Multimodal LLMs (vision + text, audio in/out, video in) are now mainstream — but the input shape varies wildly across providers. VerticalAPI accepts the OpenAI vision format (image_url with data: or HTTPS URLs) and translates to each provider's native shape: Gemini's inline_data, Claude's image content blocks, Llama 3.2 Vision's parts.

How it fits together

Client uploads image → your backend (consider thumbnail to ~1024px to save input tokens) → VerticalAPI /v1/chat/completions with image_url part → provider returns answer.

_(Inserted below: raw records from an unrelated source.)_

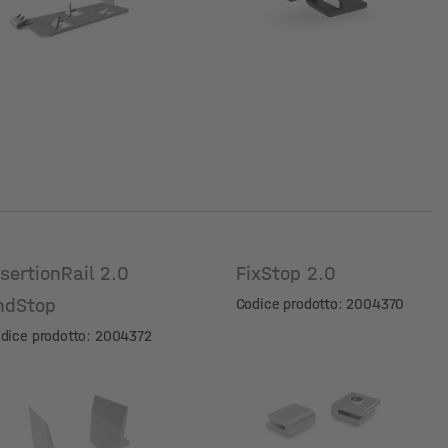
nsertionRail 2.0
FixStop 2.0
ndStop
Codice prodotto: 2004370
dice prodotto: 2004372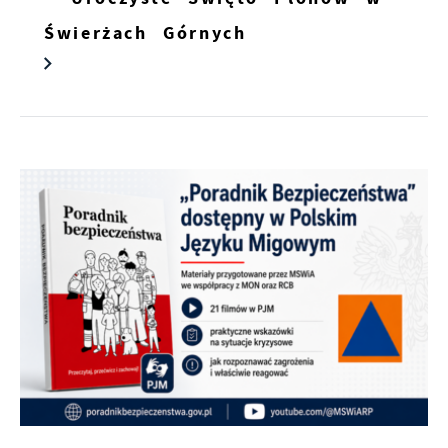
Świerżach Górnych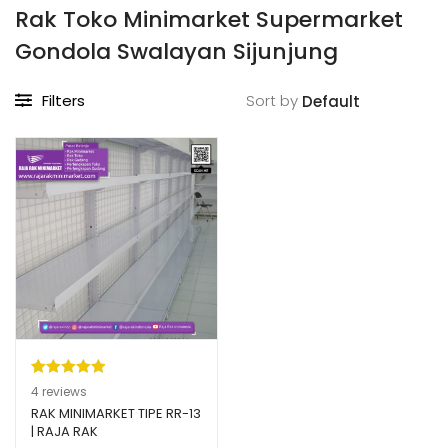
Rak Toko Minimarket Supermarket
Gondola Swalayan Sijunjung
Filters
Sort by
Peringkat
4
4
reviews
5.00
dari 5
RAK MINIMARKET TIPE RR-13
| RAJA RAK
berdasarka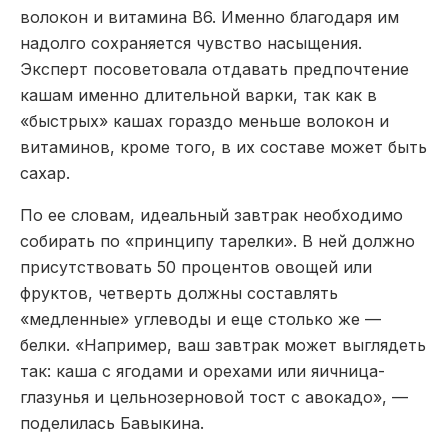
волокон и витамина В6. Именно благодаря им
надолго сохраняется чувство насыщения.
Эксперт посоветовала отдавать предпочтение
кашам именно длительной варки, так как в
«быстрых» кашах гораздо меньше волокон и
витаминов, кроме того, в их составе может быть
сахар.
По ее словам, идеальный завтрак необходимо
собирать по «принципу тарелки». В ней должно
присутствовать 50 процентов овощей или
фруктов, четверть должны составлять
«медленные» углеводы и еще столько же —
белки. «Например, ваш завтрак может выглядеть
так: каша с ягодами и орехами или яичница-
глазунья и цельнозерновой тост с авокадо», —
поделилась Бавыкина.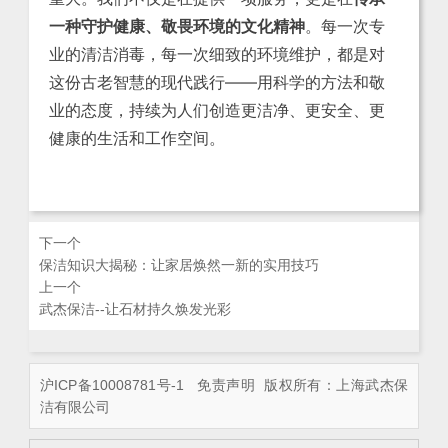
一种守护健康、敬畏环境的文化精神
。每一次专
业的清洁消毒，每一次细致的环境维护，都是对
这份古老智慧的现代践行——用科学的方法和敬
业的态度，持续为人们创造更洁净、更安全、更
健康的生活和工作空间。
下一个
保洁知识大揭秘：让家居焕然一新的实用技巧
上一个
武杰保洁--让石材持久焕发光彩
沪ICP备10008781号-1
免责声明
版权所有：上海武杰保
洁有限公司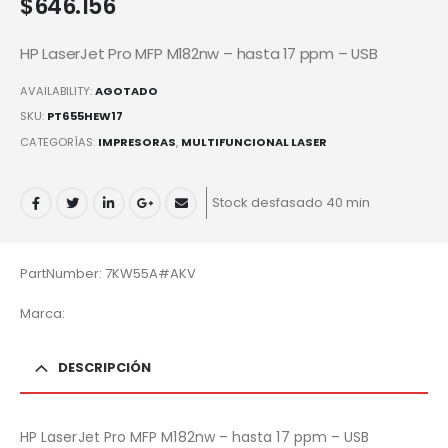
$
646.156
HP LaserJet Pro MFP M182nw – hasta 17 ppm – USB
AVAILABILITY:
AGOTADO
SKU:
PT655HEW17
CATEGORÍAS:
IMPRESORAS
,
MULTIFUNCIONAL LASER
Stock desfasado 40 min
PartNumber: 7KW55A#AKV
Marca:
DESCRIPCIÓN
HP LaserJet Pro MFP M182nw – hasta 17 ppm – USB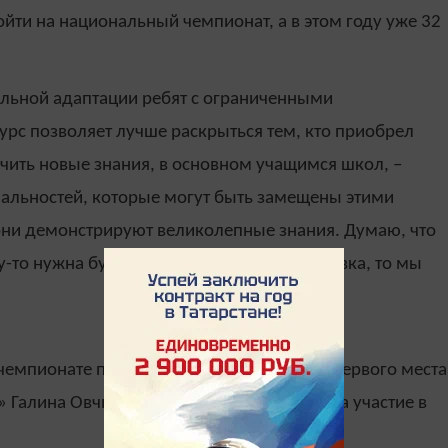
ойти на национальный чемпионат, а в этом году уже 32
альной адаптации ребят с ограниченными
урс позволяет лучше раскрыться тем, кто приобрел
чить новые знания, в основном учащимся школ, –
иальностей, которые могут быть замещены этими
они демонстрируют великолепные знания. Думаю, что
му-то нужна будет дополнительная подготовка, то мы
 чемпионате поделилась обладательница первого места
 Галина Овчинникова. Она уже принимала участие в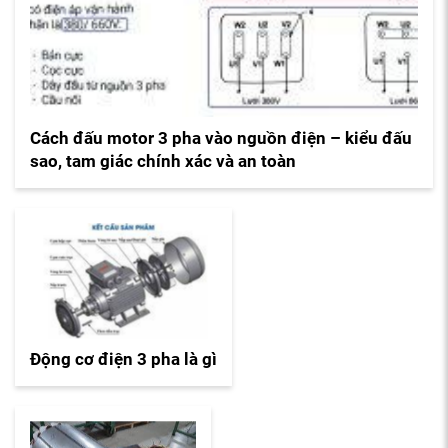
Cách đấu motor 3 pha vào nguồn điện – kiểu đấu
sao, tam giác chính xác và an toàn
Động cơ điện 3 pha là gì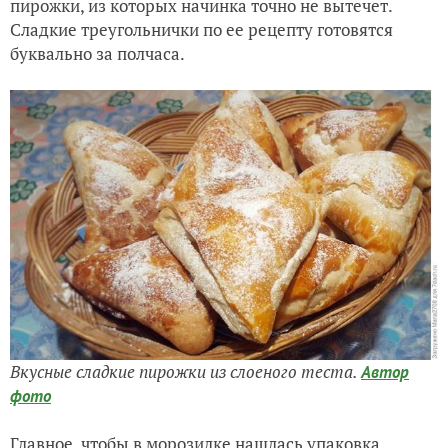
пирожки, из которых начинка точно не вытечет.
Сладкие треугольнички по ее рецепту готовятся
буквально за полчаса.
Вкусные сладкие пирожки из слоеного теста.
Автор
фото
Главное, чтобы в морозилке нашлась упаковка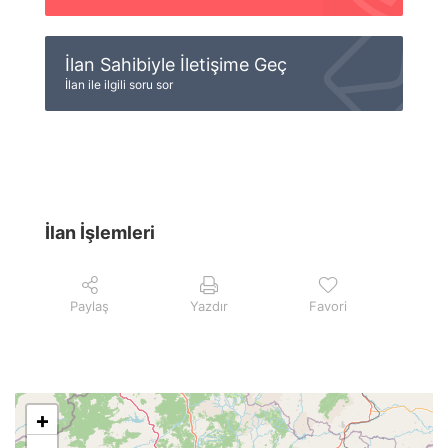
İlan Sahibiyle İletişime Geç
İlan ile ilgili soru sor
İlan İşlemleri
Paylaş
Yazdır
Favori
+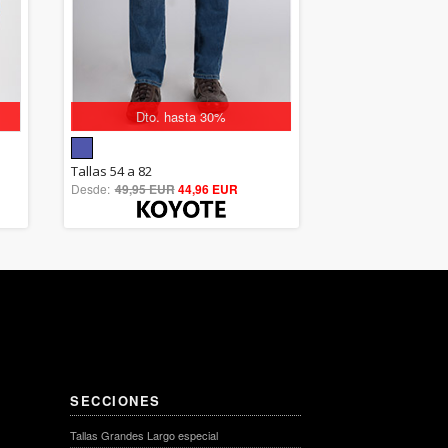
Dto. hasta 30%
5.00
Tallas 54 a 82
Desde:
49,95 EUR
out of 5
44,96 EUR
SECCIONES
Tallas Grandes Largo especial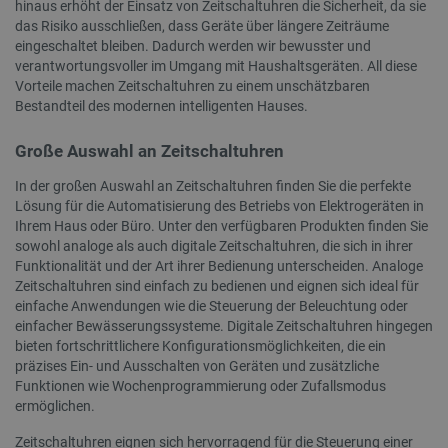
hinaus erhöht der Einsatz von Zeitschaltuhren die Sicherheit, da sie
das Risiko ausschließen, dass Geräte über längere Zeiträume
eingeschaltet bleiben. Dadurch werden wir bewusster und
Datenschutzerklärung von Google
verantwortungsvoller im Umgang mit Haushaltsgeräten. All diese
Vorteile machen Zeitschaltuhren zu einem unschätzbaren
Bestandteil des modernen intelligenten Hauses.
PrestaShop-[abcdef0123456789]{32}
.botland.de
2
Große Auswahl an Zeitschaltuhren
In der großen Auswahl an Zeitschaltuhren finden Sie die perfekte
Lösung für die Automatisierung des Betriebs von Elektrogeräten in
LaVisitorId_Ym90bGFuZC5sYWRlc2suY29tLw
.botland.de
Ihrem Haus oder Büro. Unter den verfügbaren Produkten finden Sie
sowohl analoge als auch digitale Zeitschaltuhren, die sich in ihrer
Funktionalität und der Art ihrer Bedienung unterscheiden. Analoge
critData
botland.de
9
46
Zeitschaltuhren sind einfach zu bedienen und eignen sich ideal für
einfache Anwendungen wie die Steuerung der Beleuchtung oder
einfacher Bewässerungssysteme. Digitale Zeitschaltuhren hingegen
bieten fortschrittlichere Konfigurationsmöglichkeiten, die ein
präzises Ein- und Ausschalten von Geräten und zusätzliche
Funktionen wie Wochenprogrammierung oder Zufallsmodus
ermöglichen.
_lb
.botland.de
Zeitschaltuhren eignen sich hervorragend für die Steuerung einer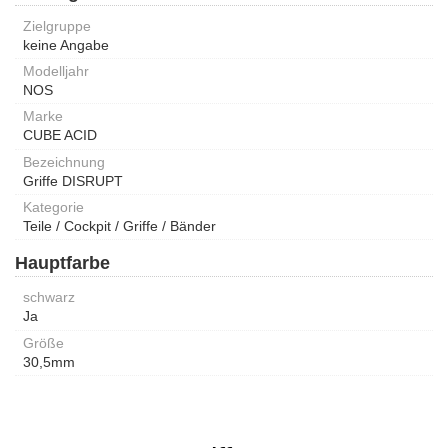
Zielgruppe
keine Angabe
Modelljahr
NOS
Marke
CUBE ACID
Bezeichnung
Griffe DISRUPT
Kategorie
Teile / Cockpit / Griffe / Bänder
Hauptfarbe
schwarz
Ja
Größe
30,5mm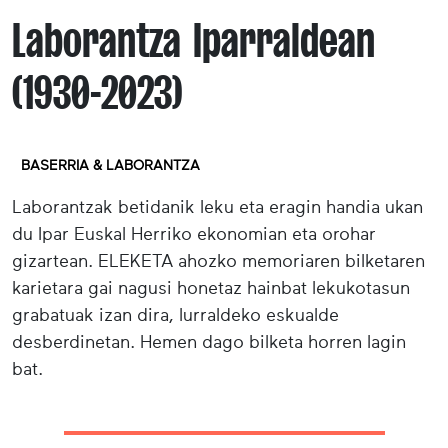
Laborantza Iparraldean
(1930-2023)
BASERRIA & LABORANTZA
Laborantzak betidanik leku eta eragin handia ukan
du Ipar Euskal Herriko ekonomian eta orohar
gizartean. ELEKETA ahozko memoriaren bilketaren
karietara gai nagusi honetaz hainbat lekukotasun
grabatuak izan dira, lurraldeko eskualde
desberdinetan. Hemen dago bilketa horren lagin
bat.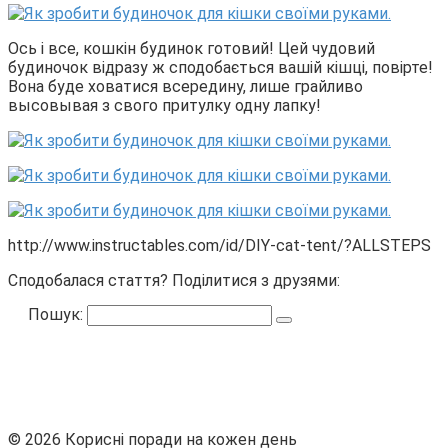
Ось і все, кошкін будинок готовий! Цей чудовий
будиночок відразу ж сподобається вашій кішці, повірте!
Вона буде ховатися всередину, лише грайливо
высовывая з свого притулку одну лапку!
http://www.instructables.com/id/DIY-cat-tent/?ALLSTEPS
Сподобалася стаття? Поділитися з друзями:
Пошук:
© 2026 Корисні поради на кожен день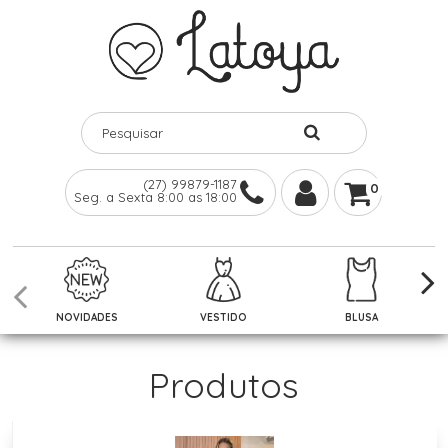
(27) 99879-1187
0
Seg. a Sexta 8:00 as 18:00
NOVIDADES
VESTIDO
BLUSA
Produtos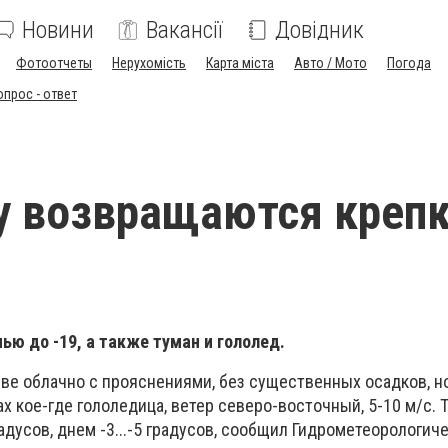
Новини
Вакансії
Довідник
Фотоотчеты
Нерухомість
Карта міста
Авто / Мото
Погода
опрос - ответ
у возвращаются креп
ю до -19, а также туман и гололед.
иеве облачно с прояснениями, без существенных осадков, н
ах кое-где гололедица, ветер северо-восточный, 5-10 м/с.
радусов, днем -3...-5 градусов, сообщил Гидрометеорологич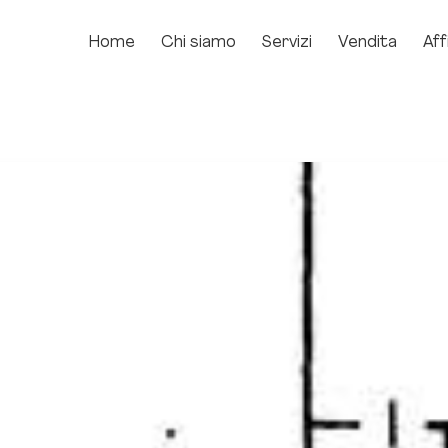
Home
Chi siamo
Servizi
Vendita
Aff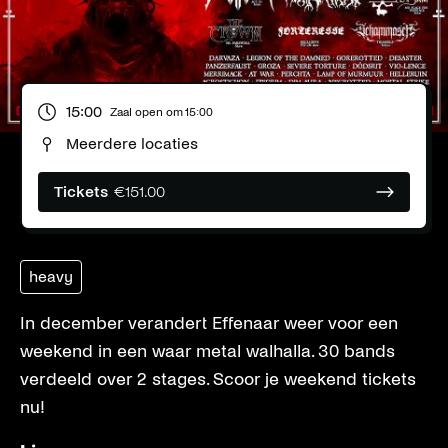
15:00
Zaal open om
15:00
Meerdere locaties
Tickets
€
151.00
heavy
In december verandert Effenaar weer voor een
weekend in een waar metal walhalla. 30 bands
verdeeld over 2 stages. Scoor je weekend tickets
nu!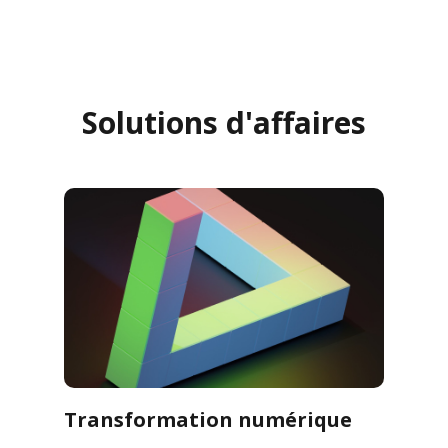
Solutions d'affaires
Transformation numérique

For video on Gemini, pass frames via inline_data or hosted URL — VerticalAPI handles either.

Working example in python

multimodal.pythonPython
from openai import OpenAI
import base64

client = OpenAI(base_url="https://api.verticalapi.com/v1", api_key="vapi_...")

# 1. As HTTPS URL
response = client.chat.completions.create(
    model="claude-sonnet-4-5",
    messages=[{
        "role": "user",
        "content": [
            {"type": "text", "text": "What's in this image?"},
            {"type": "image_url", "image_url": {"url": "https://example.com/cat.jpg"}}
        ]
    }]
)

# 2. As base64 (works on every provider)
img_b64 = base64.b64encode(open("chart.png", "rb").read()).decode()
response = client.chat.completions.create(
    model="gpt-4o",
    messages=[{
        "role": "user",
        "content": [
            {"type": "text", "text": "Extract the data table."},
            {"type": "image_url", "image_url": {"url": f"data:image/png;base64,{img_b64}"}}
        ]
    }]
)

Typical cost at production volume

Image-in tokens are typically counted as ~85-1500 tokens per image (resolution-dependent). A vision-heavy app processing 10K images/month at GPT-4o pricing costs roughly $5-30/month for the image tokens. Gemini Flash is ~5x cheaper for the same workload.

See VerticalAPI plan pricing →

Common questions

Can I send video to Gemini through VerticalAPI?

Yes. Gemini 2.5 Pro accepts video as input — pass either a Files API URL or base64 frames. VerticalAPI translates from OpenAI's vision message shape to Gemini's video parts.

What about audio in/out (voice agents)?

GPT-4o audio mode and Whisper (via Groq, OpenAI, Replicate) are routable. For full duplex voice agents, pair Whisper transcription + Claude/GPT chat + an output TTS like ElevenLabs (outside VerticalAPI's scope).

Do open-weights models do vision too?

Yes — Llama 3.2 90B Vision (via Together, Bedrock, Groq) handles images. Quality is below GPT-4o / Claude / Gemini but cheaper at volume.